Nevertheless, leaders of several veterans groups praised the report.

“It's a step forward. It insists on training and accountability and more thorough examinations – a lot of the things we've been seeking for a long time,” said Dave Gorman, executive director for Disabled American Veterans, a national organization with 1.2 million members.

He and other advocates for veterans said the VA system needs standardized disability rates, better training for its compensation evaluators and more thorough screenings for PTSD.

“The VA should uniformly apply the disability rate schedule for everyone,” said Bill Rider Jr., president of the American Combat Veterans of War in San Diego County.

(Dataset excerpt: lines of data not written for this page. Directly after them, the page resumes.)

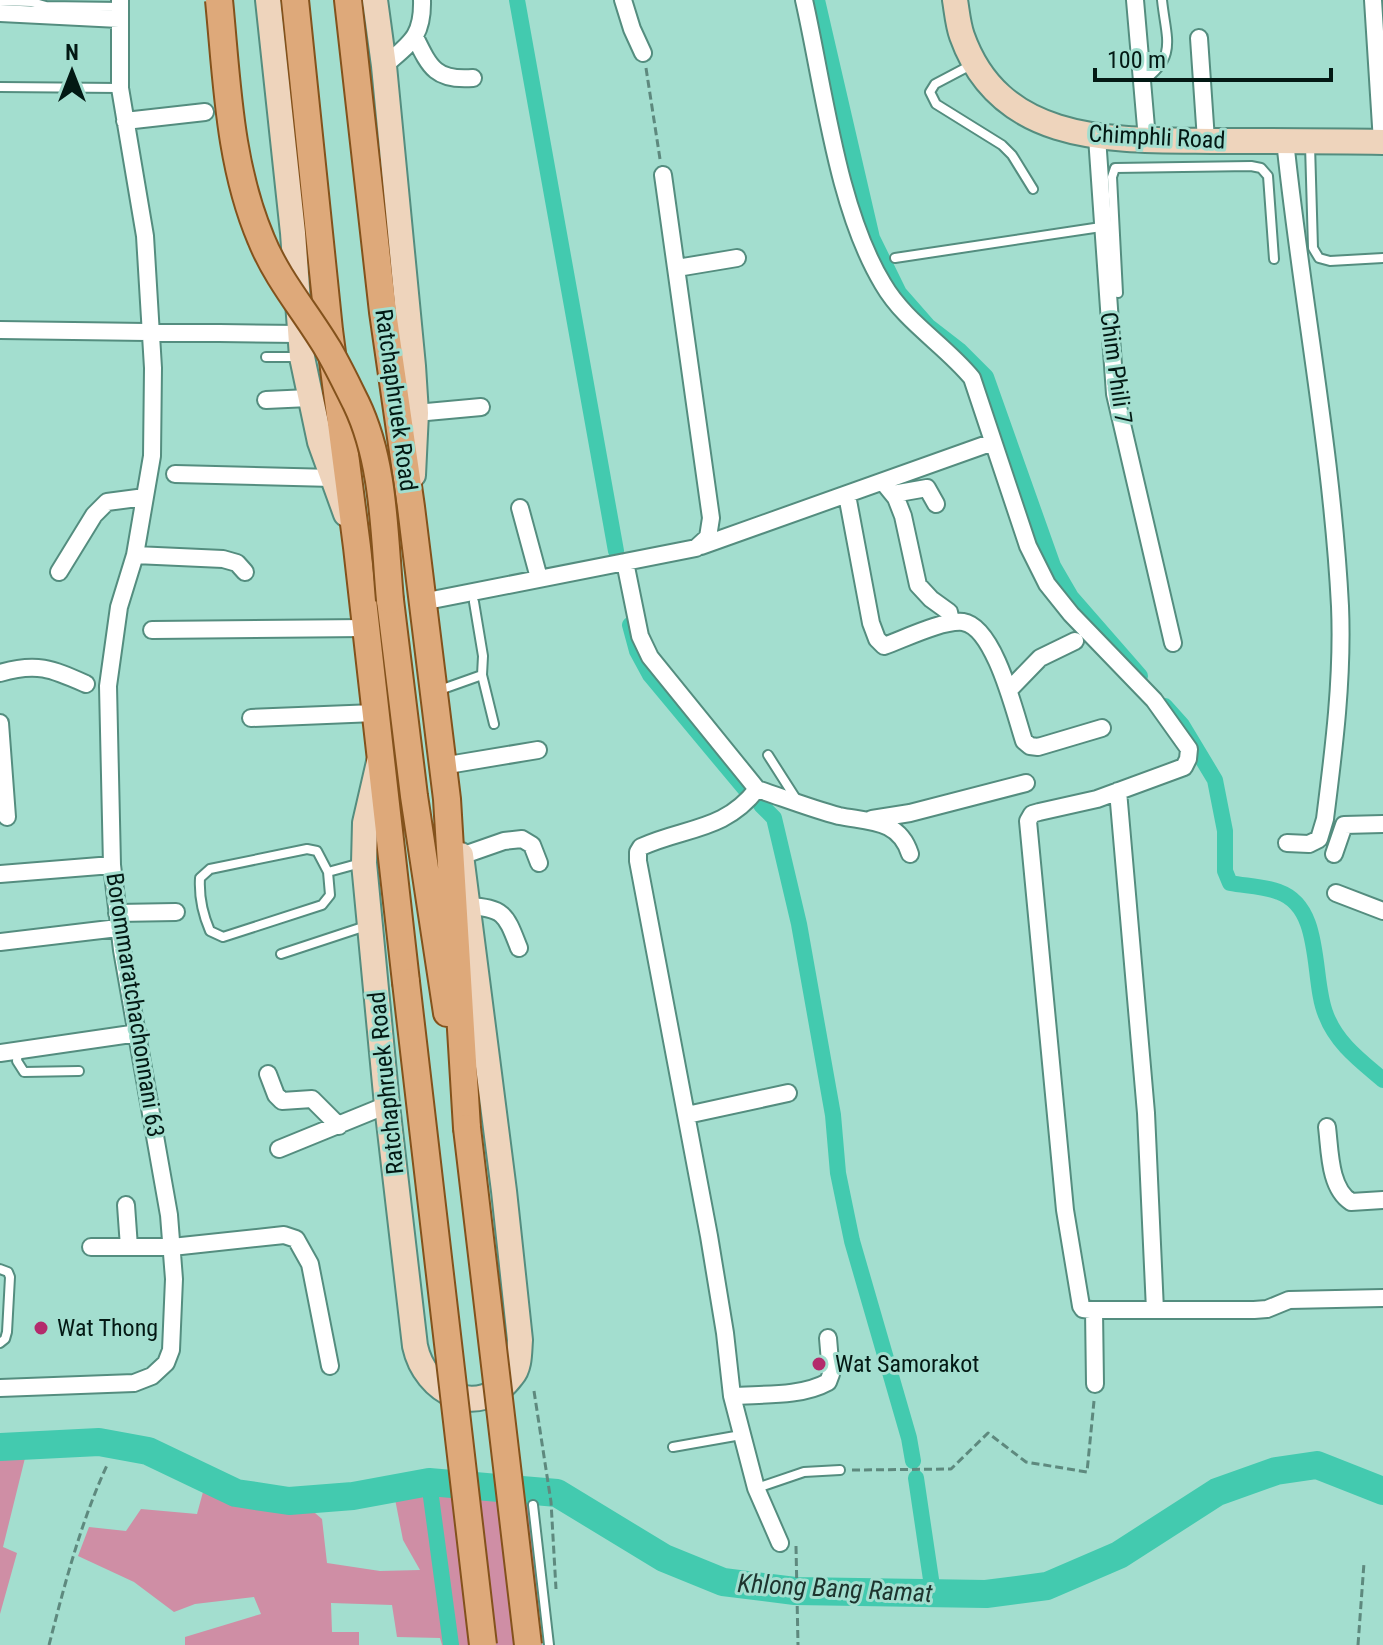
<svg xmlns="http://www.w3.org/2000/svg" width="1383" height="1645" viewBox="0 0 1383 1645" font-family="'Roboto Condensed',sans-serif">
<rect width="100%" height="100%" fill="#a3decf"/>
<path fill="#cf8ea5" d="M 0,1441 L 2,1441 L 3,1457 L 25,1458 L 3,1547 L 17,1553 L 0,1614 Z
M 457,1491 L 529,1494 L 542,1645 L 442,1645 L 440,1638 L 397,1637 L 392,1605 L 331,1603 L 332,1632 L 359,1632 L 359,1645 L 185,1645 L 185,1637 L 261,1614 L 254,1597 L 195,1604 L 174,1612 L 134,1582 L 78,1556 L 89,1527 L 126,1531 L 141,1509 L 197,1514 L 203,1492 L 284,1506 L 308,1507 L 322,1519 L 327,1563 L 380,1571 L 420,1570 L 403,1540 L 395,1499 L 421,1492 Z"/>
<g fill="none" stroke-linecap="round" stroke-linejoin="round">
<path stroke="#43caaf" stroke-width="16" d="M 517,0 L 616,551
M 817,0 L 872,238 L 899,293 L 928,326 L 959,350 L 986,377 L 1053,566 L 1071,597 L 1140,676
M 630,625 L 637,651 L 650,675 L 745,789
M 1165,706 L 1182,725 L 1215,780 L 1225,831 L 1225,871 L 1230,883 C 1246,886 1264,886 1279,892 C 1324,908 1311,980 1326,1015 C 1337,1044 1361,1061 1383,1080
M 761,805 L 774,818 L 799,924 L 833,1115 L 838,1173 L 852,1241 L 909,1438 L 913,1461
M 916,1478 L 933,1593
M 429,1482 L 451,1645"/>
<path stroke="#43caaf" stroke-width="28" d="M 0,1447 L 99,1442 L 148,1451 L 236,1493 L 289,1501 L 353,1496 L 429,1482 L 557,1493 L 664,1558 L 723,1582 L 795,1591 L 986,1594 L 1047,1586 L 1119,1555 L 1217,1492 L 1276,1471 L 1317,1465 L 1383,1491"/>
<defs>
<path id="lane" d="M 0,1 L 31,2 L 46,6 L 120,7
M 973,64 L 935,84 L 930,92 L 936,104 L 1002,145 L 1012,155 L 1033,189
M 1142,82 C 1178,57 1166,39 1162,0
M 0,87 L 119,88
M 1310,145 L 1313,248 L 1319,258 L 1330,261 L 1383,258
M 895,258 L 1101,227
M 1118,293 L 1112,177 L 1115,168 L 1251,166 L 1261,168 L 1268,176 L 1274,259
M 266,357 L 301,357
M 482,675 L 494,724
M 437,691 L 482,675 L 483,656 L 474,602
M 768,755 L 798,802
M 328,872 L 330,895 L 322,905 L 223,937 L 210,931 C 203,915 199,895 200,878 L 210,869 L 307,849 L 317,851 L 328,872 L 361,863
M 281,954 L 369,925
M 18,1050 L 17,1061 L 24,1072 L 79,1071
M 0,1269 L 8,1272 L 10,1277 L 7,1332 L 5,1339 L 0,1343
M 673,1447 L 741,1435
M 757,1488 L 804,1472 L 840,1470
M 533,1505 L 549,1645"/>
<path id="street" d="M 623,0 L 632,29 L 643,53
M 804,0 C 824,88 837,208 883,284 C 905,322 945,345 972,378 L 1028,546 L 1047,584 L 1071,614 L 1154,700 L 1189,749 L 1188,759 L 1184,767 L 1097,799 L 1039,812 L 1032,814 L 1028,821 L 1065,1210 L 1081,1306 L 1083,1309 L 1091,1310 L 1254,1310 L 1267,1309 L 1289,1300 L 1383,1298
M 1135,0 L 1147,139
M 1373,0 L 1382,142
M 0,13 L 119,19
M 415,37 C 430,68 436,81 473,78
M 1199,38 L 1206,140
M 384,66 C 410,43 423,37 422,0
M 125,121 L 205,112
M 1097,137 L 1115,394 L 1173,643
M 1285,140 C 1301,296 1332,450 1340,606 C 1343,678 1334,748 1325,819 L 1319,839 L 1309,844 L 1287,843
M 677,268 L 737,258
M 0,330 L 299,334
M 266,400 L 309,398
M 416,413 L 481,407
M 175,474 L 333,478
M 883,482 L 896,498 L 903,516 L 918,585 L 931,599 L 949,612 L 951,622
M 893,494 L 927,488 L 936,504
M 847,495 L 871,623 L 877,639 L 884,646 C 904,639 942,620 963,622 C 995,627 1015,714 1024,741 L 1030,746 L 1038,747 L 1102,728
M 520,508 L 539,578
M 701,546 L 993,442
M 135,555 L 223,559 L 237,563 L 245,572
M 625,562 L 640,636 L 650,657 L 757,789 C 725,831 685,827 641,847 L 638,852 L 638,861 L 709,1236 L 725,1333 L 732,1396 L 756,1488 L 780,1543
M 59,572 L 94,515 L 107,502 L 145,497
M 422,602 L 696,548 L 708,537 L 711,518 L 663,175
M 152,630 L 366,628
M 0,673 C 37,662 52,669 86,684
M 1009,690 L 1040,658 L 1075,641
M 251,718 L 375,713
M 0,723 L 7,817
M 442,766 L 538,750
M 757,789 C 784,798 812,809 839,816 C 869,822 899,819 910,854
M 1118,791 L 1146,1113 L 1155,1310
M 872,819 L 910,813 L 1026,783
M 1334,854 L 1344,825 L 1383,824
M 461,856 L 504,841 L 522,839 L 532,845 L 539,863
M 0,874 L 112,865
M 1336,893 L 1383,911
M 468,906 C 505,908 506,915 519,948
M 117,913 L 176,912
M 0,942 L 118,928
M 0,1053 L 138,1033
M 268,1074 L 276,1095 L 282,1101 L 312,1099 L 339,1126
M 687,1115 L 788,1093
M 1327,1127 C 1330,1150 1329,1188 1351,1202 L 1383,1200
M 279,1149 L 387,1105
M 126,1205 L 129,1247
M 91,1247 L 172,1247 L 284,1235 L 296,1239 L 310,1264 L 330,1366
M 1094,1310 L 1095,1384
M 0,1388 L 134,1383 L 152,1376 L 166,1363 L 171,1350 L 174,1279 L 169,1215 L 122,950 L 112,865 L 108,686 L 119,607 L 135,555 L 152,456 L 153,368 L 145,236 L 120,88 L 120,0
M 732,1396 C 762,1394 801,1397 828,1382 L 831,1374 L 828,1338"/>
<path id="secondary" d="M 268,0 L 293,233 L 302,357 L 320,442 L 346,514
M 375,0 L 384,66 L 413,366 L 416,413 L 413,475
M 955,0 C 957,12 958,25 962,36 C 1001,146 1115,140 1212,141 C 1269,141 1326,141 1383,142
M 379,762 L 365,823 L 364,863 L 387,1105 L 415,1346 C 425,1393 479,1421 512,1376 C 520,1367 519,1352 520,1340 L 504,1191 L 461,855"/>
<path id="primary" d="M 295,0 L 329,330 L 357,547 L 406,982
M 348,0 L 383,312 L 411,507 L 447,799 L 467,1128
M 390,600 L 414,796 L 447,1013"/>
</defs>
<use href="#lane" stroke="#548d7f" stroke-width="12"/>
<use href="#street" stroke="#548d7f" stroke-width="20"/>
<use href="#secondary" stroke="#548d7f" stroke-width="28"/>
<use href="#primary" stroke="#83521c" stroke-width="30"/>
<path stroke="#5e897e" stroke-width="3" stroke-dasharray="8 4" stroke-linecap="butt" d="M 646,68 L 660,159
M 534,1391 L 551,1502 L 556,1589
M 852,1470 L 951,1469 L 988,1433 L 1026,1462 L 1087,1472 L 1094,1401
M 796,1546 L 798,1645
M 49,1645 C 65,1583 81,1521 108,1463
M 1358,1645 L 1364,1563"/>
<use href="#lane" stroke="#fff" stroke-width="8"/>
<use href="#street" stroke="#fff" stroke-width="16"/>
<use href="#secondary" stroke="#eed4bc" stroke-width="24"/>
<use href="#primary" stroke="#dea97a" stroke-width="26"/>
<defs>
<path id="primary-bridge" d="M 219,0 C 227,81 229,164 261,239 C 277,279 306,312 328,349 C 338,366 347,385 356,403 C 385,463 384,535 390,600
M 406,982 L 483,1645
M 467,1128 L 528,1645"/>
</defs>
<use href="#primary-bridge" stroke="#83521c" stroke-width="30" stroke-linecap="butt"/>
<use href="#primary-bridge" stroke="#dea97a" stroke-width="26"/>
</g>
<g fill="#b32b6c" stroke="#a3decf" stroke-width="3">
<circle cx="41" cy="1328" r="8"/>
<circle cx="819" cy="1364" r="8"/>
</g>
<g text-anchor="middle" stroke-width="6" stroke-linejoin="round" paint-order="stroke">
<g font-size="24" fill="#031914" stroke="#a3decf">
<text transform="translate(1157 137) rotate(3)" y="8">Chimphli Road</text>
<text transform="translate(1116 368) rotate(82)" y="8">Chim Phili 7</text>
<text transform="translate(396 400) rotate(82)" y="8">Ratchaphruek Road</text>
<text transform="translate(135 1005) rotate(81)" y="8">Borommaratchachonnani 63</text>
<text transform="translate(386 1083) rotate(-96)" y="8">Ratchaphruek Road</text>
</g>
<g font-size="24" fill="#031914" stroke="#a3decf" text-anchor="start">
<text x="57" y="1336">Wat Thong</text>
<text x="835" y="1372">Wat Samorakot</text>
</g>
<g font-size="26" font-style="italic" fill="#1d342e" stroke="#a3decf">
<text transform="translate(835 1588) rotate(3)" y="9">Khlong Bang Ramat</text>
</g>
</g>
<g transform="translate(72 72)" stroke="#a3decf" stroke-width="6" paint-order="stroke">
<path d="M0-6L14 30L0 20L-14 30Z" fill="#031914"/>
<text y="-12" font-size="22" font-weight="bold" text-anchor="middle" fill="#031914">N</text>
</g>
<path d="M1095 68v12h236v-12" fill="none" stroke="#031914" stroke-width="4"/>
<text x="1107" y="68" font-size="24" fill="#031914" stroke="#a3decf" stroke-width="6" paint-order="stroke">100 m</text>
</svg>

“In some places in the country, you get higher ratings of disability compensation versus other regions,” he said. “Some military services also get a higher rate than others.”

The veterans' representatives are wary of VA leaders' intentions for commissioning the new study. They're concerned that the report will serve as a Trojan horse for military and VA officials who want to reduce PTSD benefits because they believe the disorder doesn't affect many veterans or because they foresee a shortage of funds to deal with the swelling caseload.

“There are some people in Congress, the Bush administration and the VA who keep saying that all these entitlement programs are out of control and that something has to be done in the name of saving taxpayer money,” said Dave Autry, a spokesman for Disabled American Veterans.

“What they forget is that this is an earned entitlement,” Autry said.